▶ DOCUMENT SECTION

That’s an interesting point. I wonder if there’s a big market for those as well? I know some people have made Novels based on RPG campaigns, but usually those seem to be GMs turning their adventure plans into books.
Yeah…. I think that’s something closer to the classical version of this sort of thing: taking a game world and making it “real.” That is, presenting the story…. even though it’s BASED on a game…. as the characters would perceive it. So the character’s wouldn’t know they were in a game, and things would play out more or less how they do in a regular story; albeit affected by the physics of the setting.
Although you COULD go full litRPG with an actual game session, writing it from the character’s point of view but using game terms to describe things. Hell; I wonder if there’d be a market for writing an actually played game session AS a game session; flipping from the character’s point of view to the player’s. Sort of the prose version of a play-along video.
Don C.
Okay… on Rob’s suggestion I’ve been watching Sword Art Online. It’s pretty fun (for an anime 😉 ) and reminds me of “The Call Up” which I saw a while ago on Netflix as well. http://www.imdb.com/title/tt3923388/?ref_=fn_al_tt_1
I’m still a little unsure that LitRPG isn’t really a subset of Cyberpunk though. One could argue that the game stats make it definitively a flavour of Cyberpunk but really not much differently from it. In Sword Art Online the characters would die if they die in the game (ala Matrix). That of course doesn’t have to be the case, but it does raise the stakes. I think in the one I’ve envisioned I could write I wouldn’t go there. I think beneath the cyberpunk gaming story I have the real reveal is the player.

▶ PROBLEM DETAILS
Continue the forum discussion of LitRPG and game-based fiction from after its last comment.

▶ ROWS
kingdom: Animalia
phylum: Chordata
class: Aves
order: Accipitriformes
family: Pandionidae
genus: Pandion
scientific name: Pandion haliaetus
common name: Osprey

* * *

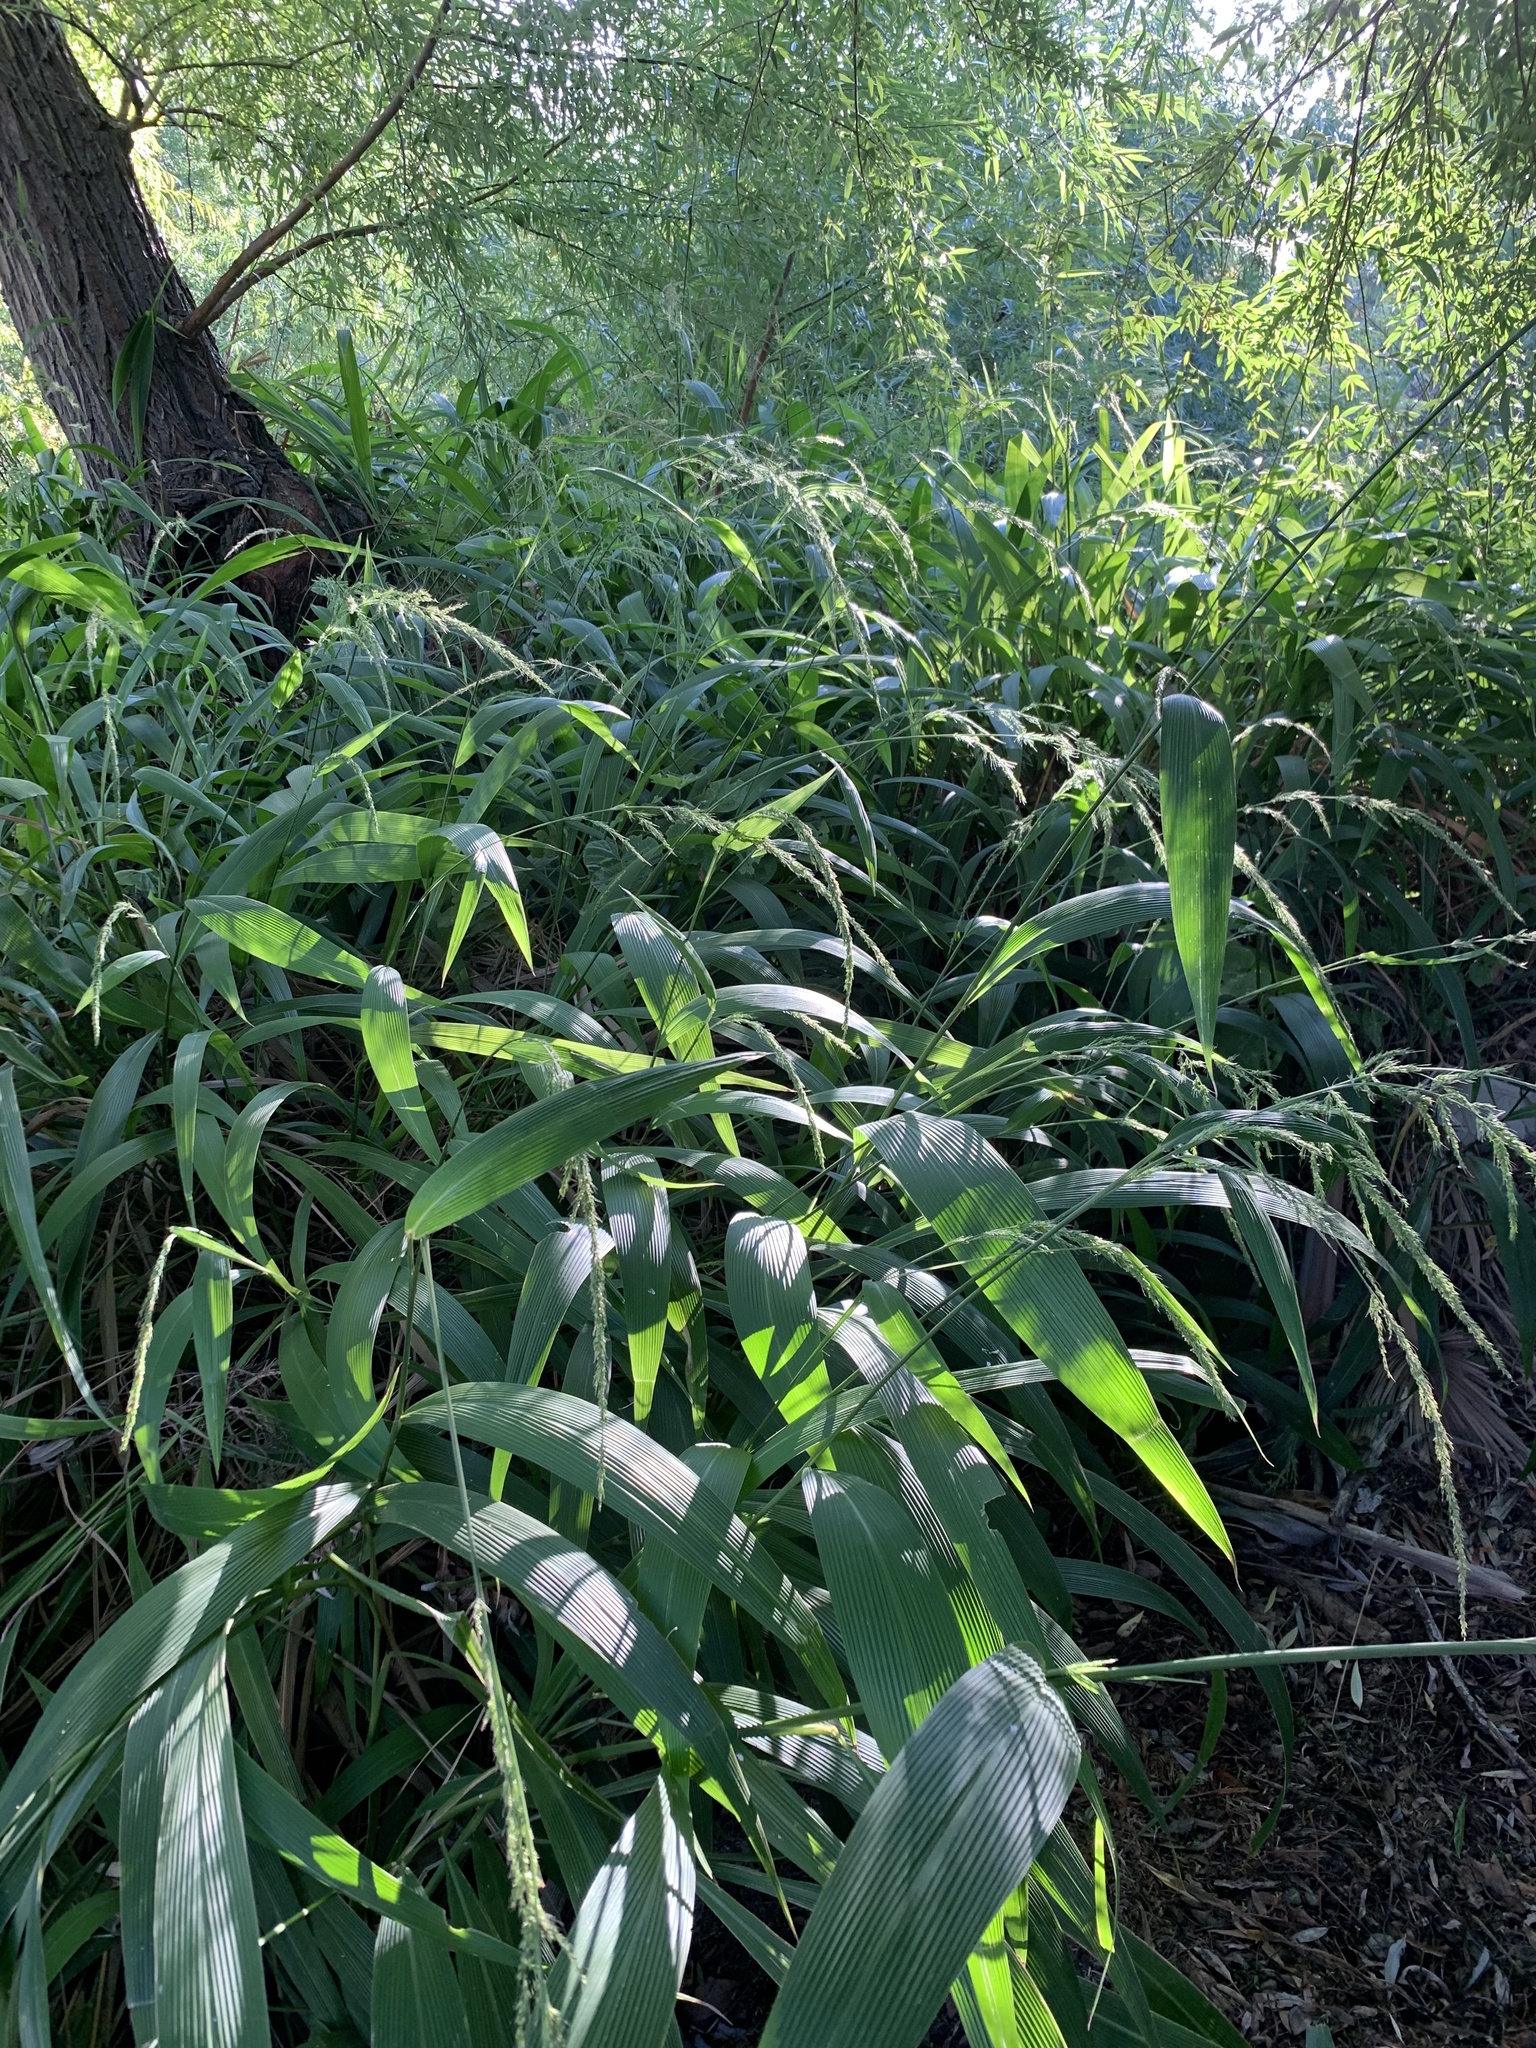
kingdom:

▶ OUTPUT FOR THIS TASK
Once again, Jack shows his perceptiveness. If you go on Amazon, you will find that these novels are listed under cyberpunk as a sub genre. So, you were not the only person who thinks that, and I generally agree that they’re mostly a subset of cyberpunk. Except, there are some litRPG novels that are very much fantasy in every form except having worlds that include Game mechanics. So, are these really still cyberpunk stories?
Glad you enjoyed SAO, but feel free to stop watching at the end of the first major arc. (Around episode 14.) The first book was originally written as a one-shot story, and then because it was successful they did a whole bunch more. The first book, sadly, seems to be the best and that’s basically the first half of the first season. The second half of the first season is book two.
I think as long as it remains ostensibly “in the machine” even if it’s fantasy its going to be cyberpunk because it “magic” is limited strictly to game rules.
I think the big identifier for LitRPG is the game rules. One can have a Matrix like Cyberpunk system that doesn’t require the reader to know the rules, but a LitRPG wants to teach you the rules you need for leveling up and gaining special abilities.
I’ll probably finish that up.
Weird Anime Thing #5: Why is it that every Anime series I watch lately has this cheesy love theme running through it? Can be action, adventure, science fiction, or LitMag, but its this overly dramatic score about love lost.
>I think the big identifier for LitRPG is the game rules. One can have a Matrix like Cyberpunk system that doesn’t require the reader to know the rules, but a LitRPG wants to teach you the rules you need for leveling up and gaining special abilities.
I think that’s the key. And it’s that focus on the story AS game, rules and all that’s the defining characteristic…. and that the shifting of the focus is starting to take the litRPG down it’s own strange, new paths.
>Weird Anime Thing #5: Why is it that every Anime series I watch lately has this cheesy love theme running through it?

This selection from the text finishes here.